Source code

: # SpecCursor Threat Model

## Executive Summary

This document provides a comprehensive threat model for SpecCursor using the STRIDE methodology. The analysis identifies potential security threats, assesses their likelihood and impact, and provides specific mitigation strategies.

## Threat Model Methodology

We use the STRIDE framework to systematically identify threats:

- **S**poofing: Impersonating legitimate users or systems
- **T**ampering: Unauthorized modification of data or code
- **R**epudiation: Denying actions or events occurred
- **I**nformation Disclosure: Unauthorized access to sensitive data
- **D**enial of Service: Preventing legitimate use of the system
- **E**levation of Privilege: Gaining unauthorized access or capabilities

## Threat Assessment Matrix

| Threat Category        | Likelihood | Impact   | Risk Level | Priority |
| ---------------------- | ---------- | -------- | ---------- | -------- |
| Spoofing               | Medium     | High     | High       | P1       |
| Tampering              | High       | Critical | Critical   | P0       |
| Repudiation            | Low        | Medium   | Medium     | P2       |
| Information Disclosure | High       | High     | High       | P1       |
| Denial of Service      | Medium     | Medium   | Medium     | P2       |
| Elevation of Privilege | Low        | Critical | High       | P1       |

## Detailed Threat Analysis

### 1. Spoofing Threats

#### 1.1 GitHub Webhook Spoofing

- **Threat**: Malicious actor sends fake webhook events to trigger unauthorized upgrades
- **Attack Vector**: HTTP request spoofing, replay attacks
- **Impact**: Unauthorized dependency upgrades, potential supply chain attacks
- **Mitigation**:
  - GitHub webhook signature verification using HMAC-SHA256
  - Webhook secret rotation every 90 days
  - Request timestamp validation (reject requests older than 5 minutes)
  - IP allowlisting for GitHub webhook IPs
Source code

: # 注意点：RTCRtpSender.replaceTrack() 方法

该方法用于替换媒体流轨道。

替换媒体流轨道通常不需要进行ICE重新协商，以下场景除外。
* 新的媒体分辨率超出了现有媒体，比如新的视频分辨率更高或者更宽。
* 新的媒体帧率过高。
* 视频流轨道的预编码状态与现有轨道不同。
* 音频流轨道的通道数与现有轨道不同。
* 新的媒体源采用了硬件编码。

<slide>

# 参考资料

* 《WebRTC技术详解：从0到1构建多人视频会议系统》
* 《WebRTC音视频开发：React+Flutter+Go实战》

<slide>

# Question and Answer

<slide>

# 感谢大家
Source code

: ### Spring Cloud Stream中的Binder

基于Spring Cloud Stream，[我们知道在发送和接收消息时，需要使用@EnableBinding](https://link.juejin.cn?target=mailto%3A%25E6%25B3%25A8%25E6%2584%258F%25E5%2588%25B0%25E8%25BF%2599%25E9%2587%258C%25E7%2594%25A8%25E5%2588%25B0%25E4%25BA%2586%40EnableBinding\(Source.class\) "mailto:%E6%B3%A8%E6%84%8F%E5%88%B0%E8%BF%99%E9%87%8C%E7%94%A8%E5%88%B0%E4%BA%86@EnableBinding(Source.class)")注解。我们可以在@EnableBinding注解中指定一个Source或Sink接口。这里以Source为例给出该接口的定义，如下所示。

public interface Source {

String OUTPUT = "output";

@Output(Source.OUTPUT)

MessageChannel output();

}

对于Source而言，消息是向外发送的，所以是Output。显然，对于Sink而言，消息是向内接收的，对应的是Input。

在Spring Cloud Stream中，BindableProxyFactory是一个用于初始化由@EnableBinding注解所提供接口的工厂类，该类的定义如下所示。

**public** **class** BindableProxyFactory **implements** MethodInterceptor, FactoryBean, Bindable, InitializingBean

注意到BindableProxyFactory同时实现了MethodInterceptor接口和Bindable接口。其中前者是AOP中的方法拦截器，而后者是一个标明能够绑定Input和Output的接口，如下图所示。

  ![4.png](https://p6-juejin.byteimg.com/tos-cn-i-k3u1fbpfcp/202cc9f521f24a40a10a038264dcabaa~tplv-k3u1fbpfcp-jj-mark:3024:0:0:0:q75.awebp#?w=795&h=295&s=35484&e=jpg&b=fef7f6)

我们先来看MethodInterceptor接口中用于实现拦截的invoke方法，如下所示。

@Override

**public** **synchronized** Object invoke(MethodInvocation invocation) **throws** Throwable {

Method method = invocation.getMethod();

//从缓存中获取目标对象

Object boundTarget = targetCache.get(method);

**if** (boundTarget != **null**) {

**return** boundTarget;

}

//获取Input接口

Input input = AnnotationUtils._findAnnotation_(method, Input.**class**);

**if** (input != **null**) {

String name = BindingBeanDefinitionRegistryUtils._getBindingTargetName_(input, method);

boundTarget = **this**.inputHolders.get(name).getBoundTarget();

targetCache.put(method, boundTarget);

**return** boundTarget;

******************************

* [Your goal]
Reproduce all of the items above word for word, keeping every line as it appears.

* [Task output]
Source code

: # SpecCursor Threat Model

## Executive Summary

This document provides a comprehensive threat model for SpecCursor using the STRIDE methodology. The analysis identifies potential security threats, assesses their likelihood and impact, and provides specific mitigation strategies.

## Threat Model Methodology

We use the STRIDE framework to systematically identify threats:

- **S**poofing: Impersonating legitimate users or systems
- **T**ampering: Unauthorized modification of data or code
- **R**epudiation: Denying actions or events occurred
- **I**nformation Disclosure: Unauthorized access to sensitive data
- **D**enial of Service: Preventing legitimate use of the system
- **E**levation of Privilege: Gaining unauthorized access or capabilities

## Threat Assessment Matrix

| Threat Category        | Likelihood | Impact   | Risk Level | Priority |
| ---------------------- | ---------- | -------- | ---------- | -------- |
| Spoofing               | Medium     | High     | High       | P1       |
| Tampering              | High       | Critical | Critical   | P0       |
| Repudiation            | Low        | Medium   | Medium     | P2       |
| Information Disclosure | High       | High     | High       | P1       |
| Denial of Service      | Medium     | Medium   | Medium     | P2       |
| Elevation of Privilege | Low        | Critical | High       | P1       |

## Detailed Threat Analysis

### 1. Spoofing Threats

#### 1.1 GitHub Webhook Spoofing

- **Threat**: Malicious actor sends fake webhook events to trigger unauthorized upgrades
- **Attack Vector**: HTTP request spoofing, replay attacks
- **Impact**: Unauthorized dependency upgrades, potential supply chain attacks
- **Mitigation**:
  - GitHub webhook signature verification using HMAC-SHA256
  - Webhook secret rotation every 90 days
  - Request timestamp validation (reject requests older than 5 minutes)
  - IP allowlisting for GitHub webhook IPs
Source code

: # 注意点：RTCRtpSender.replaceTrack() 方法

该方法用于替换媒体流轨道。

替换媒体流轨道通常不需要进行ICE重新协商，以下场景除外。
* 新的媒体分辨率超出了现有媒体，比如新的视频分辨率更高或者更宽。
* 新的媒体帧率过高。
* 视频流轨道的预编码状态与现有轨道不同。
* 音频流轨道的通道数与现有轨道不同。
* 新的媒体源采用了硬件编码。

<slide>

# 参考资料

* 《WebRTC技术详解：从0到1构建多人视频会议系统》
* 《WebRTC音视频开发：React+Flutter+Go实战》

<slide>

# Question and Answer

<slide>

# 感谢大家
Source code

: ### Spring Cloud Stream中的Binder

基于Spring Cloud Stream，[我们知道在发送和接收消息时，需要使用@EnableBinding](https://link.juejin.cn?target=mailto%3A%25E6%25B3%25A8%25E6%2584%258F%25E5%2588%25B0%25E8%25BF%2599%25E9%2587%258C%25E7%2594%25A8%25E5%2588%25B0%25E4%25BA%2586%40EnableBinding\(Source.class\) "mailto:%E6%B3%A8%E6%84%8F%E5%88%B0%E8%BF%99%E9%87%8C%E7%94%A8%E5%88%B0%E4%BA%86@EnableBinding(Source.class)")注解。我们可以在@EnableBinding注解中指定一个Source或Sink接口。这里以Source为例给出该接口的定义，如下所示。

public interface Source {

String OUTPUT = "output";

@Output(Source.OUTPUT)

MessageChannel output();

}

对于Source而言，消息是向外发送的，所以是Output。显然，对于Sink而言，消息是向内接收的，对应的是Input。

在Spring Cloud Stream中，BindableProxyFactory是一个用于初始化由@EnableBinding注解所提供接口的工厂类，该类的定义如下所示。

**public** **class** BindableProxyFactory **implements** MethodInterceptor, FactoryBean, Bindable, InitializingBean

注意到BindableProxyFactory同时实现了MethodInterceptor接口和Bindable接口。其中前者是AOP中的方法拦截器，而后者是一个标明能够绑定Input和Output的接口，如下图所示。

  ![4.png](https://p6-juejin.byteimg.com/tos-cn-i-k3u1fbpfcp/202cc9f521f24a40a10a038264dcabaa~tplv-k3u1fbpfcp-jj-mark:3024:0:0:0:q75.awebp#?w=795&h=295&s=35484&e=jpg&b=fef7f6)

我们先来看MethodInterceptor接口中用于实现拦截的invoke方法，如下所示。

@Override

**public** **synchronized** Object invoke(MethodInvocation invocation) **throws** Throwable {

Method method = invocation.getMethod();

//从缓存中获取目标对象

Object boundTarget = targetCache.get(method);

**if** (boundTarget != **null**) {

**return** boundTarget;

}

//获取Input接口

Input input = AnnotationUtils._findAnnotation_(method, Input.**class**);

**if** (input != **null**) {

String name = BindingBeanDefinitionRegistryUtils._getBindingTargetName_(input, method);

boundTarget = **this**.inputHolders.get(name).getBoundTarget();

targetCache.put(method, boundTarget);

**return** boundTarget;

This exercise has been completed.